I’ve spent countless hours and written endless blog posts talking about identity and representation. About how I’ve found it keenly useful to learn about myself, at last, in my late twenties and as I traverse my early thirties.

Better late than never, eh?

Representation is rarely black and white. Except that until recent years, it had been. As a small child, I found myself absorbing countless Jacqueline Wilson novels to familiarise myself with a working-class British lifestyle, fascinated at how different the characters lived in Enid Blyton’s worlds and completely blown away by most of children’s literature, to be honest. Hidden within these satisfyingly weighty tomes were stories and the key to understanding how I could fit in.

It probably wasn’t until I read Cho Chang’s introduction in Harry Potter and the Goblet of Fire (2000)* that I thought: “heck, I think there might a Chinese character in my favourite book series – her name is strikingly similar to Mum’s, and she has jet black hair and ‘almond-shaped eyes’, whatever they are”. When Harry Potter and the Goblet of Fire was published, I was already 9. Already accustomed to a white literary world.

This year – and over the past four years really – I’ve made a concerted effort to read more Asian literature. That includes books with East and South East Asian protagonists, and those by East and South East Asian authors. It has really been transformative to my own journey of understanding my heritage, identity and where I stand in the complex ESEA diaspora. Experiences, tiny moments really, and stories from my childhood suddenly make a bit more sense and help me feel seen, when I read them in another’s words. Gosh, between reading Jade City by Fonda Lee, Daughter of the Moon Goddess by Sue Lynn Tan, and playing Pokémon Legends: Arceus, I desperately even want to dig out the jade jewellery my parents gave me as a child!

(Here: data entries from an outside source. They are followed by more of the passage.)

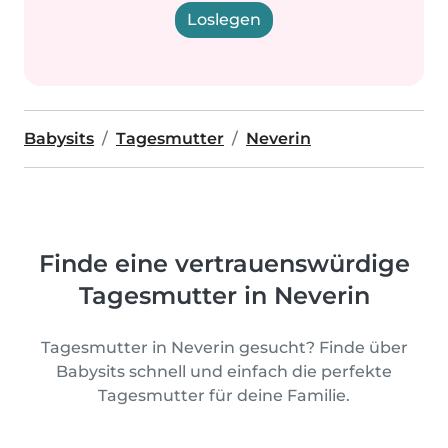
Loslegen
Babysits
Tagesmutter
Neverin
Finde eine vertrauenswürdige
Tagesmutter in Neverin
Tagesmutter in Neverin gesucht? Finde über
Babysits schnell und einfach die perfekte
Tagesmutter für deine Familie.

For the first time in quite a few months, or perhaps years, I feel a little hopeful and inspired that our stories are being recognised as important enough to share. It’s so special to see the ESEA community slowly disrupt representation and claim a slice for ourselves, and even more special to see the world appreciate the stories themselves. (Every time someone says they love Daughter of the Moon Goddess by Sue Lynn Tan too, I secretly cry happy tears.) For me, it also helps me to feel a sense of belonging. Where before I wanted to understand my place in the diaspora, seeing East Asian representation makes me feel like I’m part of the wider world itself.

And isn’t that something beautiful?

N.B: * I no longer support J.K. Rowling and their work, but felt this was an important moment to share.